7. Alcohol and Tobacco
Transgender persons who drink alcohol may drink too much and risk damage to the liver or other organs. Too much alcohol may also cause a person to treat themselves or other people badly or to drive unsafely. Alcohol and hormones may be more dangerous when taken together. Many transgender people smoke cigarettes. This increases their risk of heart and lung disease, especially in persons taking hormones. Transgender persons who care about their health should not smoke and they should only drink small amounts, if at all.

8. Depression
It is very easy for transgender persons to become sad and depressed. If our families or friends don’t want to see us anymore, it is a very depressing time. Even after transition, depression can still be a problem. Depressed individuals often find it difficult or even impossible to enjoy activities or events that would normally make them happy.  Depressed persons may make bad choices and may harm themselves. Please talk with your provider or your therapist about your feelings and tell him or her if you feel sad or depressed. Many good treatments are available for depression.

9. Injectable Silicone
Some transgender women want to look feminine and beautiful without having to wait for the effects of estrogen. They expect injections of silicone to give them “instant curves.” The silicone, sold at “pumping parties” by non-medical persons, may move around in the tissues and cause ugly scars years later. It is usually not medical grade, may be contaminated, and is often injected using a shared needle. You can get hepatitis or HIV through shared needles. Silicone is dangerous and should not be used.

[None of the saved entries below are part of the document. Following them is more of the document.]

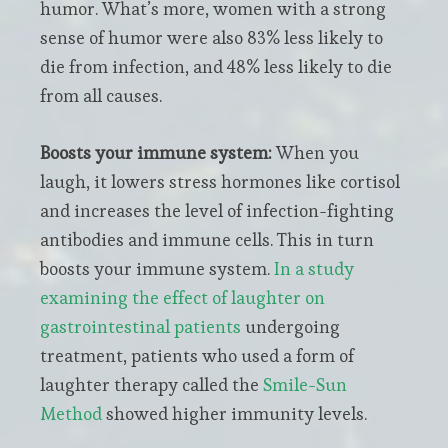
humor. What’s more, women with a strong
sense of humor were also 83% less likely to
die from infection, and 48% less likely to die
from all causes.
Boosts your immune system:
When you
laugh, it lowers stress hormones like cortisol
and increases the level of infection-fighting
antibodies and immune cells. This in turn
boosts your immune system.
In a study
examining the effect of laughter on
gastrointestinal patients
undergoing
treatment, patients who used a form of
laughter therapy called the
Smile-Sun
Method
showed higher immunity levels.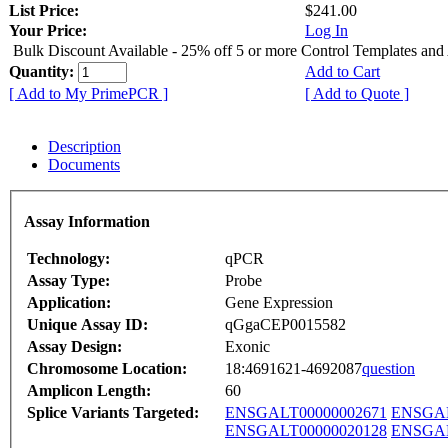
List Price:
$241.00
Your Price:
Log In
Bulk Discount Available - 25% off 5 or more Control Templates and
Quantity:
Add to Cart
[ Add to My PrimePCR ]
[ Add to Quote ]
Description
Documents
Assay Information
Technology:
qPCR
Assay Type:
Probe
Application:
Gene Expression
Unique Assay ID:
qGgaCEP0015582
Assay Design:
Exonic
Chromosome Location:
18:4691621-4692087
question
Amplicon Length:
60
Splice Variants Targeted:
ENSGALT00000002671
ENSGAL
ENSGALT00000020128
ENSGAL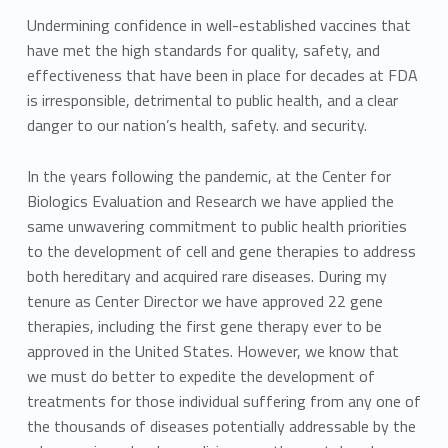
Undermining confidence in well-established vaccines that
have met the high standards for quality, safety, and
effectiveness that have been in place for decades at FDA
is irresponsible, detrimental to public health, and a clear
danger to our nation’s health, safety. and security.
In the years following the pandemic, at the Center for
Biologics Evaluation and Research we have applied the
same unwavering commitment to public health priorities
to the development of cell and gene therapies to address
both hereditary and acquired rare diseases. During my
tenure as Center Director we have approved 22 gene
therapies, including the first gene therapy ever to be
approved in the United States. However, we know that
we must do better to expedite the development of
treatments for those individual suffering from any one of
the thousands of diseases potentially addressable by the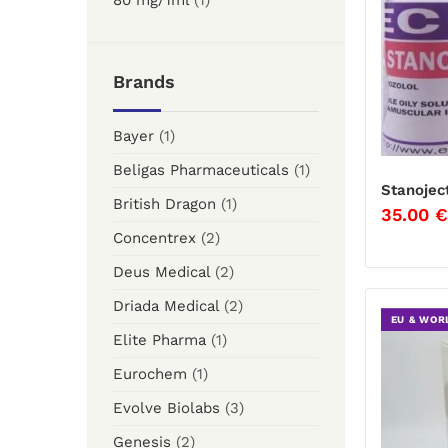
80 mg/1ml
(1)
Brands
Bayer
(1)
Beligas Pharmaceuticals
(1)
Stanojec
British Dragon
(1)
35.00
€
Concentrex
(2)
Deus Medical
(2)
Driada Medical
(2)
EU & WOR
Elite Pharma
(1)
Eurochem
(1)
Evolve Biolabs
(3)
Genesis
(2)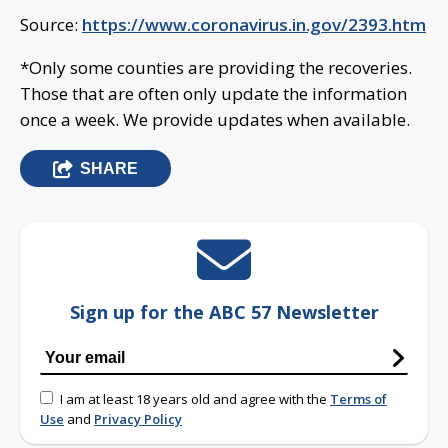
Source:
https://www.coronavirus.in.gov/2393.htm
*Only some counties are providing the recoveries.
Those that are often only update the information
once a week. We provide updates when available.
SHARE
Sign up for the ABC 57 Newsletter
I am at least 18 years old and agree with the
Terms of
Use
and
Privacy Policy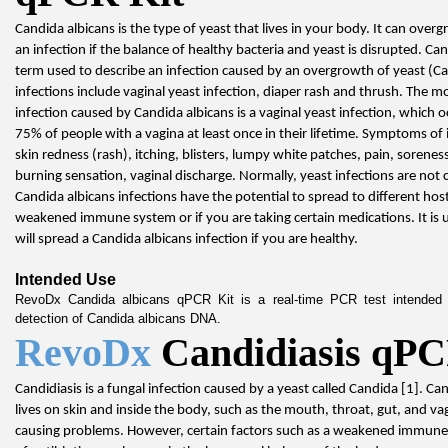
Candida albicans is the type of yeast that lives in your body. It can overg
an infection if the balance of healthy bacteria and yeast is disrupted. Cand
term used to describe an infection caused by an overgrowth of yeast (
infections include vaginal yeast infection, diaper rash and thrush. The 
infection caused by Candida albicans is a vaginal yeast infection, which o
75% of people with a vagina at least once in their lifetime. Symptoms of i
skin redness (rash), itching, blisters, lumpy white patches, pain, soreness
burning sensation, vaginal discharge. Normally, yeast infections are not 
Candida albicans infections have the potential to spread to different host
weakened immune system or if you are taking certain medications. It is un
will spread a Candida albicans infection if you are healthy.
Intended Use
RevoDx Candida albicans qPCR Kit is a real-time PCR test intended fo
detection of Candida albicans DNA.
RevoDx 
Candidiasis qPC
Candidiasis is a fungal infection caused by a yeast called Candida [1]. Ca
lives on skin and inside the body, such as the mouth, throat, gut, and vag
causing problems. However, certain factors such as a weakened immune 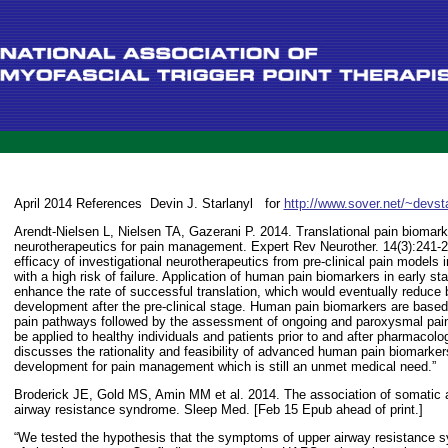
April 2014 References
Devin J. Starlanyl
for
http://www.sover.net/~devst
Arendt-Nielsen L, Nielsen TA, Gazerani P. 2014. Translational pain biomark
neurotherapeutics for pain management. Expert Rev Neurother. 14(3):241-25
efficacy of investigational neurotherapeutics from pre-clinical pain models in
with a high risk of failure. Application of human pain biomarkers in early stag
enhance the rate of successful translation, which would eventually reduce 
development after the pre-clinical stage. Human pain biomarkers are based 
pain pathways followed by the assessment of ongoing and paroxysmal pai
be applied to healthy individuals and patients prior to and after pharmacolog
discusses the rationality and feasibility of advanced human pain biomarker
development for pain management which is still an unmet medical need.”
Broderick JE, Gold MS, Amin MM et al. 2014. The association of somatic 
airway resistance syndrome. Sleep Med. [Feb 15 Epub ahead of print.]
“We tested the hypothesis that the symptoms of upper airway resistance 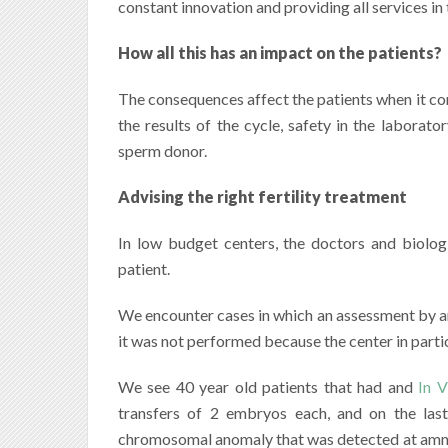
constant innovation and providing all services in 
How all this has an impact on the patients?
The consequences affect the patients when it come
the results of the cycle, safety in the laborat
sperm donor.
Advising the right fertility treatment
In low budget centers, the doctors and biolog
patient.
We encounter cases in which an assessment by an
it was not performed because the center in particu
We see 40 year old patients that had and
In V
transfers of 2 embryos each, and on the las
chromosomal anomaly that was detected at amni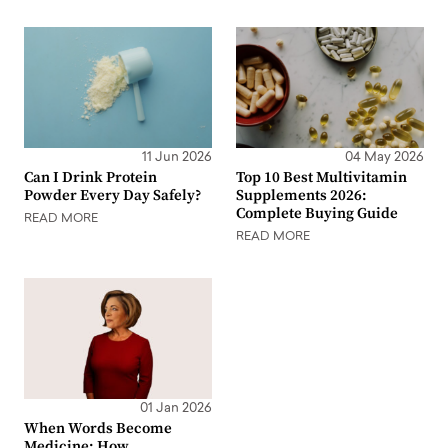
11 Jun 2026
04 May 2026
Can I Drink Protein
Top 10 Best Multivitamin
Powder Every Day Safely?
Supplements 2026:
Complete Buying Guide
READ MORE
READ MORE
01 Jan 2026
When Words Become
Medicine: How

10. Fitness (Diet & Exercise)
Many transgender people are overweight and do not exercise. It is hard to make time for exercise if you have to work long hours. A healthy diet and a frequent exercise routine are just as important for transgender persons as for anyone else. If you are planning to have surgery, your surgeon will want to be sure you are in good physical condition to do well during and after surgery. Try to eat a healthy diet and try to exercise for at least 20 minutes three times a week.1

Available research related to physical health issues among transgender people is extremely limited and mainly conducted abroad. Furthermore, studies of how medical interventions, such as hormone therapy and/or sexual reassignment surgeries, affect overall physical health and well-being remain extremely limited.
There is limited evidence to suggest an association between feminizing hormone therapies, such as estrogen- progestin combinations, and an elevated risk for venous thromboembolic disease and increased levels of prolactin. Some research also suggests an association between masculinizing hormone therapies, such as testosterone, and elevated liver enzymes, loss of bone mineral density, and increased risk for ovarian cancer. However, no clinical trials have been conducted to examine, longitudinally, the long-term effects of hormone therapies on overall physical health.

11. Injury and Violence
Violence against transgender people, especially transgender women of color, continues to occur in the United States. Numerous studies have suggested that between 16 to 60 percent of transgender people are victims of physical assault or abuse, and between 13 to 66 percent are victims of sexual assault. Intimate partner violence has also been found to be a prominent issue for transgender people. Social stigmatization and other factors may additionally lead to an under-reporting of acts of violence committed against transgender
people.2

1Rebecca A. Allison, MD. Board of Directors, Gay and Lesbian Medical Association. Revised May 2012

2Substance Abuse and Mental Health Services Administration, Top Health Issues for LGBT Populations Information & Resource Kit. HHS Publication No. (SMA) 12-4684. Rockville, MD: Substance Abuse and Mental Health Services Administration, 2012.